* **Records for this task**:
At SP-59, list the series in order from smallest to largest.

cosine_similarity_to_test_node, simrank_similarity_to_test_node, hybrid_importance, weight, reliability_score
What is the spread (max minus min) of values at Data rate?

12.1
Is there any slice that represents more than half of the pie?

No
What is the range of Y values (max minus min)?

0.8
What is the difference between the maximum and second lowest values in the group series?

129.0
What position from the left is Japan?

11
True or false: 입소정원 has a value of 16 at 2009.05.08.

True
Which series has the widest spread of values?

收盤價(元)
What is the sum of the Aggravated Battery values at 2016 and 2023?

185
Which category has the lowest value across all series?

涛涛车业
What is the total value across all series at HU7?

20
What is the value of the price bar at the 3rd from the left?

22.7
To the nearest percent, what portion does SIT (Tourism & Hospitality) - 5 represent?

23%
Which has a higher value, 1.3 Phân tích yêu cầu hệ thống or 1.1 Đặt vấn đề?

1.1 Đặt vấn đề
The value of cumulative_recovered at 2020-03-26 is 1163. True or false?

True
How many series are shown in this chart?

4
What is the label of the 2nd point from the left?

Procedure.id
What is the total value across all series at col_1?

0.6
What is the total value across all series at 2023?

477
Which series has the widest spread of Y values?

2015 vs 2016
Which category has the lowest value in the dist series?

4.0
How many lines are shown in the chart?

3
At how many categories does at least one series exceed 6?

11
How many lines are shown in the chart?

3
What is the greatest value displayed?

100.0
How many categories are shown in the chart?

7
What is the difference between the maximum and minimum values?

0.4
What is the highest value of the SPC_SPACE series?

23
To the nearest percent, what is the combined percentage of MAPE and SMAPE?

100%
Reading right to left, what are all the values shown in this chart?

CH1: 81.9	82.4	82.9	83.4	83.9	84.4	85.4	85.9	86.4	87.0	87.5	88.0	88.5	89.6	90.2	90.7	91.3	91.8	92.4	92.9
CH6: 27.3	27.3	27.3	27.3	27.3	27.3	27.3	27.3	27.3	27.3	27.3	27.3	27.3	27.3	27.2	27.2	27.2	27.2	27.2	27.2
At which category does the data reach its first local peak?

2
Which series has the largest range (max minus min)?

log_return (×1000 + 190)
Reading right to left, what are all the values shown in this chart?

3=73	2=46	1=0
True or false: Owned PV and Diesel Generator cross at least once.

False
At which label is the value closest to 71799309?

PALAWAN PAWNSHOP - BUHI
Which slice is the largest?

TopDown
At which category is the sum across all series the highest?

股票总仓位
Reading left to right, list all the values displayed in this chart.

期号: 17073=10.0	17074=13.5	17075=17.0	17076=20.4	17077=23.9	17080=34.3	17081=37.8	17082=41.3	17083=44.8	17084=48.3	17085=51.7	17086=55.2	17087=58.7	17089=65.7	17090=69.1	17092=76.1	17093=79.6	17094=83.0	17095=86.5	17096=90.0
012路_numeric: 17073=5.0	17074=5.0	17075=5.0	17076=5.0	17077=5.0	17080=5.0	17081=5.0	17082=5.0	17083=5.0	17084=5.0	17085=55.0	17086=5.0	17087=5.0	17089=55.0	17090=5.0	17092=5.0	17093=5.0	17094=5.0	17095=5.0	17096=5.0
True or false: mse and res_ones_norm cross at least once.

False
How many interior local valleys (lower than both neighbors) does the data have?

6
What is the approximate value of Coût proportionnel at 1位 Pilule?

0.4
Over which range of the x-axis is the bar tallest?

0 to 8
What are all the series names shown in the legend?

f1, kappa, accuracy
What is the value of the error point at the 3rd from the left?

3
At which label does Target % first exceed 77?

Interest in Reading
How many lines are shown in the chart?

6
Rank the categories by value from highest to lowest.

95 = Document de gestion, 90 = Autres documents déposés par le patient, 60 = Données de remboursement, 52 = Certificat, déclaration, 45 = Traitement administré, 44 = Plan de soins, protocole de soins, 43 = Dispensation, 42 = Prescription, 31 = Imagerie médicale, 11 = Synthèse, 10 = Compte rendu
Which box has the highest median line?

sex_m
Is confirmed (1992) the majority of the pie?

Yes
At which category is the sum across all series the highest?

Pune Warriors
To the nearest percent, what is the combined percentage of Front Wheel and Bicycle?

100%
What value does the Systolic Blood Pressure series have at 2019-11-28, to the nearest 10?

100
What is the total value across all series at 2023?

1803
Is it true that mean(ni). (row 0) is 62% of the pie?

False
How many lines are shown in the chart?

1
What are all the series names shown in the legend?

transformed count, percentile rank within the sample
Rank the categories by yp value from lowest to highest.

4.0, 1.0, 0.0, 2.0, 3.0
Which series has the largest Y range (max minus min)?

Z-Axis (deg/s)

* **Try it**:
Can you render every line of the rows above as one numbered list, dropping the blank lines?

* **Written solution**:
1. At SP-59, list the series in order from smallest to largest.
2. cosine_similarity_to_test_node, simrank_similarity_to_test_node, hybrid_importance, weight, reliability_score
3. What is the spread (max minus min) of values at Data rate?
4. 12.1
5. Is there any slice that represents more than half of the pie?
6. No
7. What is the range of Y values (max minus min)?
8. 0.8
9. What is the difference between the maximum and second lowest values in the group series?
10. 129.0
11. What position from the left is Japan?
12. 11
13. True or false: 입소정원 has a value of 16 at 2009.05.08.
14. True
15. Which series has the widest spread of values?
16. 收盤價(元)
17. What is the sum of the Aggravated Battery values at 2016 and 2023?
18. 185
19. Which category has the lowest value across all series?
20. 涛涛车业
21. What is the total value across all series at HU7?
22. 20
23. What is the value of the price bar at the 3rd from the left?
24. 22.7
25. To the nearest percent, what portion does SIT (Tourism & Hospitality) - 5 represent?
26. 23%
27. Which has a higher value, 1.3 Phân tích yêu cầu hệ thống or 1.1 Đặt vấn đề?
28. 1.1 Đặt vấn đề
29. The value of cumulative_recovered at 2020-03-26 is 1163. True or false?
30. True
31. How many series are shown in this chart?
32. 4
33. What is the label of the 2nd point from the left?
34. Procedure.id
35. What is the total value across all series at col_1?
36. 0.6
37. What is the total value across all series at 2023?
38. 477
39. Which series has the widest spread of Y values?
40. 2015 vs 2016
41. Which category has the lowest value in the dist series?
42. 4.0
43. How many lines are shown in the chart?
44. 3
45. At how many categories does at least one series exceed 6?
46. 11
47. How many lines are shown in the chart?
48. 3
49. What is the greatest value displayed?
50. 100.0
51. How many categories are shown in the chart?
52. 7
53. What is the difference between the maximum and minimum values?
54. 0.4
55. What is the highest value of the SPC_SPACE series?
56. 23
57. To the nearest percent, what is the combined percentage of MAPE and SMAPE?
58. 100%
59. Reading right to left, what are all the values shown in this chart?
60. CH1: 81.9	82.4	82.9	83.4	83.9	84.4	85.4	85.9	86.4	87.0	87.5	88.0	88.5	89.6	90.2	90.7	91.3	91.8	92.4	92.9
61. CH6: 27.3	27.3	27.3	27.3	27.3	27.3	27.3	27.3	27.3	27.3	27.3	27.3	27.3	27.3	27.2	27.2	27.2	27.2	27.2	27.2
62. At which category does the data reach its first local peak?
63. 2
64. Which series has the largest range (max minus min)?
65. log_return (×1000 + 190)
66. Reading right to left, what are all the values shown in this chart?
67. 3=73	2=46	1=0
68. True or false: Owned PV and Diesel Generator cross at least once.
69. False
70. At which label is the value closest to 71799309?
71. PALAWAN PAWNSHOP - BUHI
72. Which slice is the largest?
73. TopDown
74. At which category is the sum across all series the highest?
75. 股票总仓位
76. Reading left to right, list all the values displayed in this chart.
77. 期号: 17073=10.0	17074=13.5	17075=17.0	17076=20.4	17077=23.9	17080=34.3	17081=37.8	17082=41.3	17083=44.8	17084=48.3	17085=51.7	17086=55.2	17087=58.7	17089=65.7	17090=69.1	17092=76.1	17093=79.6	17094=83.0	17095=86.5	17096=90.0
78. 012路_numeric: 17073=5.0	17074=5.0	17075=5.0	17076=5.0	17077=5.0	17080=5.0	17081=5.0	17082=5.0	17083=5.0	17084=5.0	17085=55.0	17086=5.0	17087=5.0	17089=55.0	17090=5.0	17092=5.0	17093=5.0	17094=5.0	17095=5.0	17096=5.0
79. True or false: mse and res_ones_norm cross at least once.
80. False
81. How many interior local valleys (lower than both neighbors) does the data have?
82. 6
83. What is the approximate value of Coût proportionnel at 1位 Pilule?
84. 0.4
85. Over which range of the x-axis is the bar tallest?
86. 0 to 8
87. What are all the series names shown in the legend?
88. f1, kappa, accuracy
89. What is the value of the error point at the 3rd from the left?
90. 3
91. At which label does Target % first exceed 77?
92. Interest in Reading
93. How many lines are shown in the chart?
94. 6
95. Rank the categories by value from highest to lowest.
96. 95 = Document de gestion, 90 = Autres documents déposés par le patient, 60 = Données de remboursement, 52 = Certificat, déclaration, 45 = Traitement administré, 44 = Plan de soins, protocole de soins, 43 = Dispensation, 42 = Prescription, 31 = Imagerie médicale, 11 = Synthèse, 10 = Compte rendu
97. Which box has the highest median line?
98. sex_m
99. Is confirmed (1992) the majority of the pie?
100. Yes
101. At which category is the sum across all series the highest?
102. Pune Warriors
103. To the nearest percent, what is the combined percentage of Front Wheel and Bicycle?
104. 100%
105. What value does the Systolic Blood Pressure series have at 2019-11-28, to the nearest 10?
106. 100
107. What is the total value across all series at 2023?
108. 1803
109. Is it true that mean(ni). (row 0) is 62% of the pie?
110. False
111. How many lines are shown in the chart?
112. 1
113. What are all the series names shown in the legend?
114. transformed count, percentile rank within the sample
115. Rank the categories by yp value from lowest to highest.
116. 4.0, 1.0, 0.0, 2.0, 3.0
117. Which series has the largest Y range (max minus min)?
118. Z-Axis (deg/s)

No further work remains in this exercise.